The United States stressed to Guatemala the importance of allowing a runoff election to take place without interference, a senior Washington official said Monday, after a local prosecutor’s investigation against a candidate’s party threatens to remove him from the race for the Presidency.
The Undersecretary for Western Hemisphere Affairs of the United States Department of State, Brian Nichols, reported on Monday that he had spoken with the Foreign Minister of the Central American country Mario Búcaro regarding the conditions for the run-off, scheduled for August 20.
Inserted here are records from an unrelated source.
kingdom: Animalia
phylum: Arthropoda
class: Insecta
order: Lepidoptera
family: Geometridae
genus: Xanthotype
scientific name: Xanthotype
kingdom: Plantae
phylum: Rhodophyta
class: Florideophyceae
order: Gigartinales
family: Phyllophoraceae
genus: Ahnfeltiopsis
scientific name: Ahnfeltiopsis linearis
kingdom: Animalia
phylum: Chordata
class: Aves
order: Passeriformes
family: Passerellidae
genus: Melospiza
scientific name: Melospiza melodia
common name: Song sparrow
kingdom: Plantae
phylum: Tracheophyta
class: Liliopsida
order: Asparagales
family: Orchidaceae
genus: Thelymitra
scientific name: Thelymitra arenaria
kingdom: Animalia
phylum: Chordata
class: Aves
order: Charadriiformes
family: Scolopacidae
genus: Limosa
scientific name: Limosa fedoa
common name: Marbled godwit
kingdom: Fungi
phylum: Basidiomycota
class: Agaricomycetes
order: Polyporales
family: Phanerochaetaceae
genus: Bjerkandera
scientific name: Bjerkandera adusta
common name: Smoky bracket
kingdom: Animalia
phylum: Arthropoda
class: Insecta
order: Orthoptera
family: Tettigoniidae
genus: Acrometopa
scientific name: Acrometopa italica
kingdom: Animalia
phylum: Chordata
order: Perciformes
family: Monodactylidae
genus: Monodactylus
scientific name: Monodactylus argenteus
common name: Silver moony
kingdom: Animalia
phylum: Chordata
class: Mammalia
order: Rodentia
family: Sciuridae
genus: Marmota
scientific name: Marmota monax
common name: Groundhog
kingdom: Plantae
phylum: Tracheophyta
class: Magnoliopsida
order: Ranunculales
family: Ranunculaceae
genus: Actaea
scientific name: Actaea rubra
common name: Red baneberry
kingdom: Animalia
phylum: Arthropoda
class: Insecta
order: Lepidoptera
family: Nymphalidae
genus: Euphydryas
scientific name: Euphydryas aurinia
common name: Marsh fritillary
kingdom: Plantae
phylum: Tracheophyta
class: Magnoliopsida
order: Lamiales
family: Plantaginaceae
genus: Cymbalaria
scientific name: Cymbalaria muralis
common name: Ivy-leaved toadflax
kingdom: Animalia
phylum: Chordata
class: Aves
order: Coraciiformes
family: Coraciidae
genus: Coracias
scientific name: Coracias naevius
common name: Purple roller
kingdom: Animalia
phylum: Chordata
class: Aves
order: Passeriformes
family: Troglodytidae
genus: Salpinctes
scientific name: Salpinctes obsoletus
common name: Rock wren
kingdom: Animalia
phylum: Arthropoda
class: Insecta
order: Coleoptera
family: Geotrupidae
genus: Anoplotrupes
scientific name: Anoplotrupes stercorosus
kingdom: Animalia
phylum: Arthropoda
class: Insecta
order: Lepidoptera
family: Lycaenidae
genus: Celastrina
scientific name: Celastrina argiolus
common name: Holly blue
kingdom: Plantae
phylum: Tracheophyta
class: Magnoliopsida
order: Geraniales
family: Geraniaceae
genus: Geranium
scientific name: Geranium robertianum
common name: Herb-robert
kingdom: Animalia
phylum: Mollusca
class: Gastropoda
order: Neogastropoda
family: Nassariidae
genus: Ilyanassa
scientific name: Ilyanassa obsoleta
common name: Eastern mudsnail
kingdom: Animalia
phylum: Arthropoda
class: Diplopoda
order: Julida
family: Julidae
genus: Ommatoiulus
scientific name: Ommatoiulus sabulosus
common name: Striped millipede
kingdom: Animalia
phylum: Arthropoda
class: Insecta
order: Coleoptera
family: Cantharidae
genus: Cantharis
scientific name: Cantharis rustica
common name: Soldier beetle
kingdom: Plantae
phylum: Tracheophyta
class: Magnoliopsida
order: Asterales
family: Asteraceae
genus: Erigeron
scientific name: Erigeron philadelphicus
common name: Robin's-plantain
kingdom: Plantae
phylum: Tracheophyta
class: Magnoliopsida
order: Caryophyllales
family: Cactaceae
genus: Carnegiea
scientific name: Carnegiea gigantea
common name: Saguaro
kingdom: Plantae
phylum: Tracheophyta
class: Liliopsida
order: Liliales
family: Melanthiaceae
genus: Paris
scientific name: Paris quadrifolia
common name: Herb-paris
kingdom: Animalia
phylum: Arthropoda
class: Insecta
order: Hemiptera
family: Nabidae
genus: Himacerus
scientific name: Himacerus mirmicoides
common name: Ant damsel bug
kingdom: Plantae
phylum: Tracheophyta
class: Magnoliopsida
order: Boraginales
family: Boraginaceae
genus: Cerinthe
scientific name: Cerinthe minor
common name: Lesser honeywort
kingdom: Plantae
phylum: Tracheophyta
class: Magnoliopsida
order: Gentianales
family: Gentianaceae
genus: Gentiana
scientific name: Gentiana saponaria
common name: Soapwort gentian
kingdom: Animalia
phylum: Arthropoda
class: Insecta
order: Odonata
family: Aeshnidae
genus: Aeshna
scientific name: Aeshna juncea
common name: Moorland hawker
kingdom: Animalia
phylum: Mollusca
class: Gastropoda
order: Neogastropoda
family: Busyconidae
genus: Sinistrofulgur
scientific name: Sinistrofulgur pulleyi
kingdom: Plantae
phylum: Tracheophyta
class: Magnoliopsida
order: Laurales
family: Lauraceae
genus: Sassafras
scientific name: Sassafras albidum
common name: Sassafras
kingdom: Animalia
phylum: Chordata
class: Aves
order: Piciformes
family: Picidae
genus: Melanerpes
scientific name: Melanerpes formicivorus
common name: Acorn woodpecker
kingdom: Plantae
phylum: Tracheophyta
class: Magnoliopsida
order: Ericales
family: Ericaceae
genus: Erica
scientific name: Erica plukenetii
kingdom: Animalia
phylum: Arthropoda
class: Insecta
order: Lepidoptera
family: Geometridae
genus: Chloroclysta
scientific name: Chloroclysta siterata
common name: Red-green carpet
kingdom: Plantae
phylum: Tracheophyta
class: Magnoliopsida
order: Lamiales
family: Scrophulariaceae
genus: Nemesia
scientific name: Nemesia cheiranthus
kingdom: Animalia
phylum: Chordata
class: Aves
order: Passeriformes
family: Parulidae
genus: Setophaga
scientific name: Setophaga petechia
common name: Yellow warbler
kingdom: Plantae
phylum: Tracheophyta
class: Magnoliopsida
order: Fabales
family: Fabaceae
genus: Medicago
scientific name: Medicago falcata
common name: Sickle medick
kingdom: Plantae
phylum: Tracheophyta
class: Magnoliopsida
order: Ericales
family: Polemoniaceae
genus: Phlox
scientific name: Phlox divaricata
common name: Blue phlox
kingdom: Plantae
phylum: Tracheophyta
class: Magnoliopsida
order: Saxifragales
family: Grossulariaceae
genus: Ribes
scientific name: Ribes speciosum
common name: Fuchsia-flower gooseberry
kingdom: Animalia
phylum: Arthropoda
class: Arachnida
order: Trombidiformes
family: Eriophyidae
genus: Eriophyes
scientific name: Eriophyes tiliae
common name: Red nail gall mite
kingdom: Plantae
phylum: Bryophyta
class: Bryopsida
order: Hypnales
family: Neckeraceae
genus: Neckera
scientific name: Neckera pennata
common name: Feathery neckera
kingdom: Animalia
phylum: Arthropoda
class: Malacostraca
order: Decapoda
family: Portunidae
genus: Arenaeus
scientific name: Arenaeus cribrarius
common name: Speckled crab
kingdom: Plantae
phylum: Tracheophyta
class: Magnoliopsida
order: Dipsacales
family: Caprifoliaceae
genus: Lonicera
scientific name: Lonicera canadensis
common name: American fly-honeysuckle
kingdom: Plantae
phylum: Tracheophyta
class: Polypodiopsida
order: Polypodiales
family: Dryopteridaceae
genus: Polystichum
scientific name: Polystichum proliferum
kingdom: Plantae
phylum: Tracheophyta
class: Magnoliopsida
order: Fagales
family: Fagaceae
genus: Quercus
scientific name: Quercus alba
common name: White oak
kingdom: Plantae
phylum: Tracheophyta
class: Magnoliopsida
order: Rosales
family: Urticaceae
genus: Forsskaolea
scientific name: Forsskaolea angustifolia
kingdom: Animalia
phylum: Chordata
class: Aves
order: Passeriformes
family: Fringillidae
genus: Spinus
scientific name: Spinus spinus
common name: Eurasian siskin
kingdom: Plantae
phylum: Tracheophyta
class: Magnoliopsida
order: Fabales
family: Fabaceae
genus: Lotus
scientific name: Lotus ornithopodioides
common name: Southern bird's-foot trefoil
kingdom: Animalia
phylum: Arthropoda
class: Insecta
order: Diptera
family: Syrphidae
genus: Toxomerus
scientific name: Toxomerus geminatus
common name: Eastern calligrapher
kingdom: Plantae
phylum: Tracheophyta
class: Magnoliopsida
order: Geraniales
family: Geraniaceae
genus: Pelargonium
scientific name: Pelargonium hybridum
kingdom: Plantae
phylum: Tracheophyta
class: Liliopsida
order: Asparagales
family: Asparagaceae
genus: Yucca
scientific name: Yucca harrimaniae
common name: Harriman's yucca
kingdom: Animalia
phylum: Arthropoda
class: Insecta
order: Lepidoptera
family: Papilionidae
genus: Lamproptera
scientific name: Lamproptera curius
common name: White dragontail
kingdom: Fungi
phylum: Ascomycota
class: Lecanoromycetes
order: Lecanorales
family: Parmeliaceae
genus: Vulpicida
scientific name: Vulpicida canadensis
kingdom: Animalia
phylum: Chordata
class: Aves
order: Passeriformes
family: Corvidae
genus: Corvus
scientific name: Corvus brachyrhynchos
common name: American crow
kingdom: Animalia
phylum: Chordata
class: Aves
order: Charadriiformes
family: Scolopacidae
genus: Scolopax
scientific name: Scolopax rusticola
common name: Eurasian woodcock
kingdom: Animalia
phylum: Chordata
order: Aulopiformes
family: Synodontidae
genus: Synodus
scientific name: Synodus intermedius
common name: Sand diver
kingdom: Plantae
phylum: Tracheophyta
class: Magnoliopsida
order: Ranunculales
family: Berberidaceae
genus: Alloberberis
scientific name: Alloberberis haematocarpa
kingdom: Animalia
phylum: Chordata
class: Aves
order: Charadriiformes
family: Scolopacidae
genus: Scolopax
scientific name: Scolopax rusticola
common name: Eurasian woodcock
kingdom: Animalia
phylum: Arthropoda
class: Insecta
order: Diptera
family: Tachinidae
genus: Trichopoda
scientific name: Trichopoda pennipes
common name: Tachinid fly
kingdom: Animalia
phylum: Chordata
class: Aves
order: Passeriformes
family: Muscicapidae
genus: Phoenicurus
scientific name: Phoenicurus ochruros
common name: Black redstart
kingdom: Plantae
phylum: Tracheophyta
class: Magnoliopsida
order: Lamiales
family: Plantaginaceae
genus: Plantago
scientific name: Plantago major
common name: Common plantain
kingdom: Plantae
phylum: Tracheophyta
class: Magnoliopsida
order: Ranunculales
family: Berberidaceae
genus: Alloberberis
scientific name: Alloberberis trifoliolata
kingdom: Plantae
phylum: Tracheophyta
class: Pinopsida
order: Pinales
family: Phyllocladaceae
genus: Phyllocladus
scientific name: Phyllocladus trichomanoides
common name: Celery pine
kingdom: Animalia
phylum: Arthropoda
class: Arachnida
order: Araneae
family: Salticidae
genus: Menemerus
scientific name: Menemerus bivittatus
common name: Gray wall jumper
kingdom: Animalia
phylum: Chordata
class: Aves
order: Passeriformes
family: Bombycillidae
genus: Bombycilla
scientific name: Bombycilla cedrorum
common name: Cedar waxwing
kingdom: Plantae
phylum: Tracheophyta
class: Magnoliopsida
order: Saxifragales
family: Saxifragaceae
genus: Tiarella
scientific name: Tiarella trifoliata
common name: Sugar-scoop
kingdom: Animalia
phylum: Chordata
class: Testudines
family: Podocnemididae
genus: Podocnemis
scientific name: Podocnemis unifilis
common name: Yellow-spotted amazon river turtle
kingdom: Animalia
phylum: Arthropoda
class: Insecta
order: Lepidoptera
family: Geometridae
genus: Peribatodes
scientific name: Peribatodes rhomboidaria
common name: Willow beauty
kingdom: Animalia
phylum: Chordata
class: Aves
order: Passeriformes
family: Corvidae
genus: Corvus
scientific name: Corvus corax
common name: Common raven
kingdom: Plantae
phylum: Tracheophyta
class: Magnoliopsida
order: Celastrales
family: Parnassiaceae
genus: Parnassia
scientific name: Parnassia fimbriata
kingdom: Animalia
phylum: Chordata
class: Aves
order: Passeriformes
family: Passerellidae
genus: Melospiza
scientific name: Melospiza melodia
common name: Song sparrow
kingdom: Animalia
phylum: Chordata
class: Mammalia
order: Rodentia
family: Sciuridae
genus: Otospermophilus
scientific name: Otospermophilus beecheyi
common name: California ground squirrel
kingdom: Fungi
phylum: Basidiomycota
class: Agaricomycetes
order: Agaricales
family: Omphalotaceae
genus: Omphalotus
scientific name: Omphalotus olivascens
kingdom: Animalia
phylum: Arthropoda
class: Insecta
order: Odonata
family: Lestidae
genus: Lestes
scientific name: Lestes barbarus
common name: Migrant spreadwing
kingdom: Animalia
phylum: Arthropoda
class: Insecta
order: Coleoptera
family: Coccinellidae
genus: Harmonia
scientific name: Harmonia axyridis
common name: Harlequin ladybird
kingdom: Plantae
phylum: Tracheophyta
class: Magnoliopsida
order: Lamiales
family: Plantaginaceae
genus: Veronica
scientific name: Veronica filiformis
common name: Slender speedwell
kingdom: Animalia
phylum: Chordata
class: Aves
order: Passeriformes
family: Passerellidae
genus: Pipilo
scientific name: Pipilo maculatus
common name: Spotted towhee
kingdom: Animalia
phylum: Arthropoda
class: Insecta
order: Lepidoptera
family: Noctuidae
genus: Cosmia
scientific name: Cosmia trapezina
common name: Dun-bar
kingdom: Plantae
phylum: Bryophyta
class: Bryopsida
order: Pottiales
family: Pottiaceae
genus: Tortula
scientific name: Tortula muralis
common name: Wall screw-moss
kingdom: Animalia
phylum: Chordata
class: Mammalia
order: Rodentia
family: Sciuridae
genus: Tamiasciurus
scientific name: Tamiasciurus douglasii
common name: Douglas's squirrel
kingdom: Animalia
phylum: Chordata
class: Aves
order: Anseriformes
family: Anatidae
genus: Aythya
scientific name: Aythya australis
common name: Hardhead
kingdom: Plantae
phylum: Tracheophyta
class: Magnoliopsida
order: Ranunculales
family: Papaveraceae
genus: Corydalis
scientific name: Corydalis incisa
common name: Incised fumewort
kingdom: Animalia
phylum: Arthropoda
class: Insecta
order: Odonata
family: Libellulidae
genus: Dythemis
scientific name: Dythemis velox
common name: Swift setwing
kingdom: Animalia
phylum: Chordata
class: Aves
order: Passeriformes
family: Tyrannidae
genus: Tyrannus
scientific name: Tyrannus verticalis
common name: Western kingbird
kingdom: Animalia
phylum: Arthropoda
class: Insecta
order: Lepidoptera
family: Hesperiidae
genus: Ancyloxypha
“I spoke with #MinBúcaro @MinexGT about the vital importance of allowing the second round of elections in Guatemala to take place without interference or harassment from candidates and parties,” Nichols wrote on his Twitter account. “Guatemalans have the right to choose their rulers.”
The prosecutor’s office of the Latin American country opened an investigation this month against the Semilla party, of presidential candidate Bernardo Arévalo, for the alleged falsification of 5,000 signatures to constitute the group.
A judge suspended Arévalo’s participation in the August ballot, but the Constitutional Court annulled that measure. The actions of the local prosecution and justice have provoked criticism from national and international civil organizations, in addition to some protests in the streets.
The center-left anti-corruption deputy and Sandra Torres, of the center-right and representative of the National Unity of Hope (UNE) party, finished in the first two places in the first round of elections on June 25, which opened the door for them to compete in the ballot.